Die schrumpfende Pressevielfalt ist übrigens auch Thema in der aktuellen Nahaufnahme zur Pressefreiheit in Deutschland, die Reporter ohne Grenzen veröffentlicht hat. Darin heißt es:

Die schrumpfende Pressevielfalt in Deutschland bleibt eine latente Bedrohung. Wie schon in den Vorjahren häuften sich auch 2018 die Meldungen über Stellenabbau und Einsparungen in der deutschen Medienlandschaft. Gleichzeitig sind Zentralredaktionen großer Regionalverlage entstanden, die identische Inhalte an diverse Abnehmer liefern. Dadurch können Regionalzeitungen zwar ihre Kompetenzen bündeln und ihr Gewicht gegenüber politischen Gesprächspartnern stärken, Medienvielfalt und die Vielfalt veröffentlichter Meinungen nehmen jedoch ab.

Dieser Aspekt hat es in fast keine Zeitung geschafft.

36 Kommentare

  1. Das Verhaftungsfoto von Julian Assange wäre aktueller und auch relevanter gewesen als dieses merkwürdige Gemälde, um das Thema „Pressefreiheit“ zu illustrieren.
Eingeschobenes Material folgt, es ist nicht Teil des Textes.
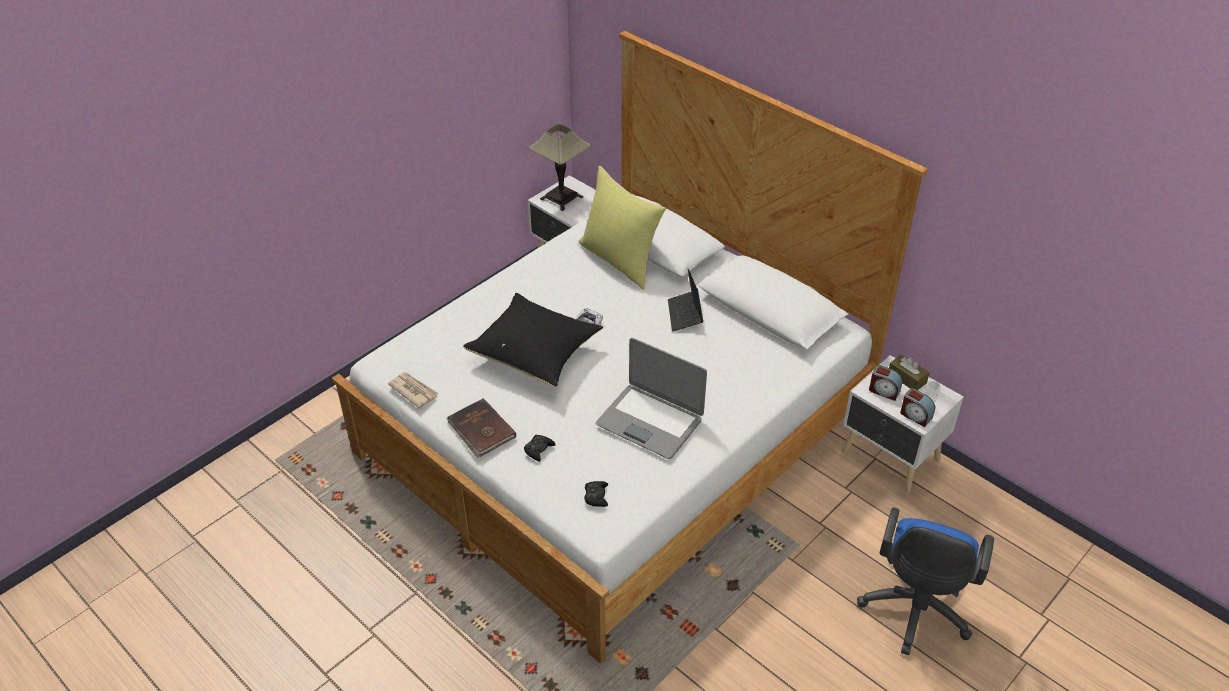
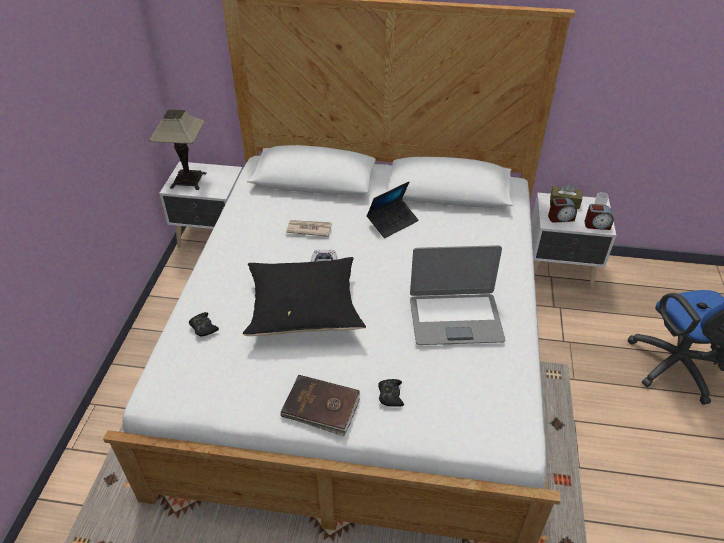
camera: 35 degrees left, 0 degrees up
newspaper [388,372,439,408] -> newspaper moved to [286,220,332,237]
yellow pillow [578,166,666,289] -> none
black game controller [584,481,608,507] -> black game controller moved to [189,312,219,336]
laptop [668,269,703,332] -> laptop turned 90 degrees counterclockwise [367,182,419,238]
  2. Also ich finde, trotz „links-grün-versiffter“ Mehrheit in den News- und Redaktionsräumen wird das Meinungsspektrum in Deutschland mehr als ausreichend abgebildet.
    Das tägliche Geschnatter und Gegacker aus allen regionalen und politischen Richtungen ist kaum zu überhören.
    Da ist eine gewisse Verdichtung, um mal diesen seit neuestem in der Medienbranche kontaminierten Begriff zu benutzen, gar nicht so verkehrt.
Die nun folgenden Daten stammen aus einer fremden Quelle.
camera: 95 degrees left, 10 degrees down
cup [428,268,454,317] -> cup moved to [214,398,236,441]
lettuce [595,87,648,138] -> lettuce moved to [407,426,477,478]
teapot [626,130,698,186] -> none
  3. @2: Na, die linksgrüne „Dominanz“ wird ja auch immer nur behauptet. seit 4 Jahren dominiert die Migrationsfrage jedes andere Thema, und zwar nicht die humanistischen, zivilisatorischen Aspekte oder gar unsere rechtliche Verpflichtung nach Grundgesetz, sondern Abschiebung, Umverteilung und Angst.
    Ich behaupte, wir haben schon längst wieder eine konsevativ-rechte Mediendominanz, zumindest in Sachen Themanauswahl, nicht unedingt in Sachen Meinungsbeiträge.
    Siehe z. B. auch die ganze Kühnert-Geschichte und wie das verdreht wurde: https://www.volksverpetzer.de/schwer-verpetzt/kuhnert-bmw/
    Außerdem möchte ich noch die extremistischen Kleinstpublikationen, wie Compact Magazin und rechte Blogs wie PI erwähnen – Jede Menge alternative Wahrheiten für Menschen, denen selbst die Bildzeitung noch zu humanistisch ist.

  4. Oben ist zu lesen:

    „Gleichzeitig sind Zentralredaktionen großer Regionalverlage entstanden, die identische Inhalte an diverse Abnehmer liefern. Dadurch können Regionalzeitungen zwar ihre Kompetenzen bündeln und ihr Gewicht gegenüber politischen Gesprächspartnern stärken, Medienvielfalt und die Vielfalt veröffentlichter Meinungen nehmen jedoch ab.“

    Kompetenzen bündeln? Das kommt heraus, wenn gebündelt wird, aufgeschrieben in der Zossener Lokalredaktion der Märkischen Allgemeinen Zeitung, erschienen am 23. April, S. 15:

    „Große Suchaktion nach zwei Katzen“
    „Susanne Merz und Helmut Schorn aus Großbeeren haben ihre Manika wiedergefunden, Kater Schnitzel bleibt verschwunden“

    Das stand nicht etwa auf der dritten Lokalseite als Kurzmeldung, sondern war der Aufmacher auf der Lokalseite eins, vierspaltig mit vierspaltigem Foto. Auf Seite drei war kein Platz, denn die Seite zwei und drei waren mit Fotos und Kurztexten bepflastert, Thema Osterspaziergang.
    Wie ist die Zeitung doch interessant, wenn gebündelt wird.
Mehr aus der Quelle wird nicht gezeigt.